Dr. Bishop recommended that human epidemiology studies (for example, those under development by NIOSH) should include collection of sperm for sperm FISH analysis and measure of adducts, protamine and DNA . A low-dose PAINT/DAPI study should also be conducted.
Center for Food Safety and Applied Nutrition, Food and Drug Administration, College Park, MD
Dr. Richard Canady summarized CFSAN’s data on AC. The agency’s initial response was to perform a hazard assessment using the Swedish data on AC levels in foods, U.S. consumption rates and FDA dose-response evaluations developed for AC in food packaging contact issues. This assessment has indicated that the Swedish data is probably correct, further action is needed, and that the hazard is not clearly insignificant.
FDA’s occurrence data shows that the range of AC levels is similar to that reported previously at the WHO Consultation, and that cooking time and temperature make a difference in AC levels.
In 2003, the Total Diet Study will include AC monitoring. FDA will encourage collaboration between government, trade groups, consumer groups, and academia to achieve public health improvements.
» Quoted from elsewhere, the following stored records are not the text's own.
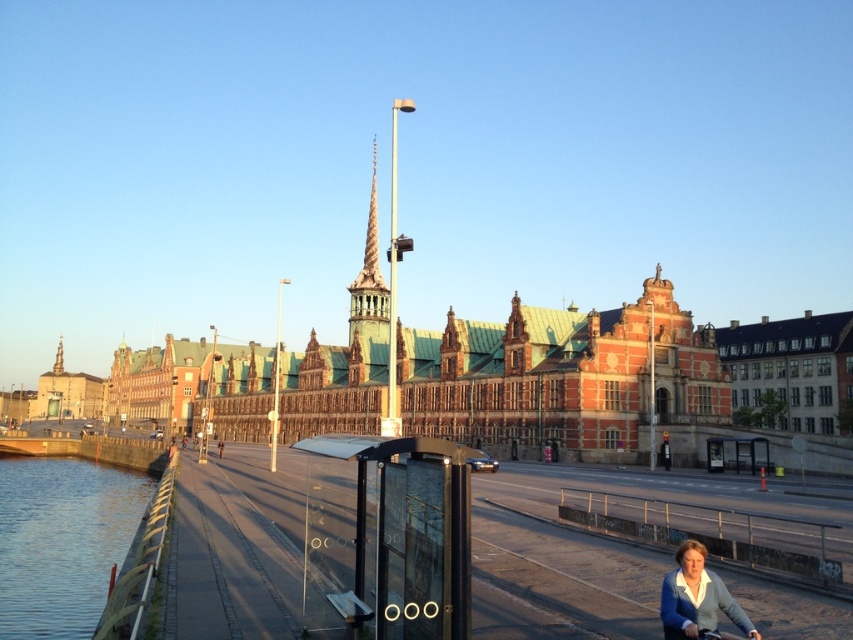
Between clear water at lower left and light brown sweater at lower right, which one is positioned lower?

clear water at lower left is lower down.

The image size is (853, 640). What do you see at coordinates (62, 541) in the screenshot? I see `clear water at lower left` at bounding box center [62, 541].

Which is in front, point (47, 461) or point (689, 552)?

Point (689, 552)

The height and width of the screenshot is (640, 853). I want to click on clear water at lower left, so click(x=62, y=541).

Who is more forward, (86, 625) or (720, 637)?

Point (720, 637) is more forward.

Which is more to the left, clear water at lower left or black matte bicycle at lower right?

From the viewer's perspective, clear water at lower left appears more on the left side.

Is point (27, 531) more distant than point (732, 637)?

That is True.

Find the location of a particular element. clear water at lower left is located at coordinates (62, 541).

Between point (665, 616) and point (700, 630), which one is positioned behind?

The point (665, 616) is behind.

Who is more distant from viewer, (672, 625) or (698, 632)?

The point (672, 625) is more distant.

I want to click on light brown sweater at lower right, so click(695, 596).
FDA will hold a public meeting on September 30, 2002 and a Joint Institute for Food Safety and Applied Nutrition (U of MD/CFSAN consortium) meeting October 28-30 in Chicago in which members of the food industry will participate.
Since AC levels seem to increase with frying or baking, the need exists to clarify nutritional needs vs. risk aversion choices. For example, if we reduce exposure, what negative impact will this action cause on nutrition, microbial risk and other added risk factors? It is important to FDA that these risk management alternatives be discussed in public meetings, such as the meeting planned September 30, 2002.
Dr. Canady also summarized the conclusions of the World Health Organization Consultation on Acrylamide. Analytical methods are judged adequate to confirm occurrence. The formation mechanism of AC in foods in unknown. Exposure is in the sub to low mcg/kg/day range, with children possible receiving several fold higher levels. Neurotoxicity lowest observed adverse effect levels (LOAELS) are well above current observed consumer exposures. AC is an animal carcinogen and may also induce heritable damage. The consumer message to date is to reinforce dietary guidelines (i.e., consumption of a balanced diet) with limited advice on cooking.
The WHO Consultation listed the following research needs: 1) define GC-DNA binding as a marker of toxicity/risk; 2) describe the relationship of Hb adduct to DNA adducts in different organs; 3) describe the susceptibility to AC, as influenced by metabolism variations, age, gender, other, etc.; 4) evaluate human exposure using biomarkers which are correlated and calibrated with intake; 5) look at other sources of exposure; 6) acquire toxicity/carcinogenicity data for GC; 7) identify mechanisms for germ cell damage and linearity/non-linearity of genotoxicity; and 8) conduct an epidemiology study of cancer and testicular effects in workers that had neurotoxic signs and high AC-Hb adducts measures.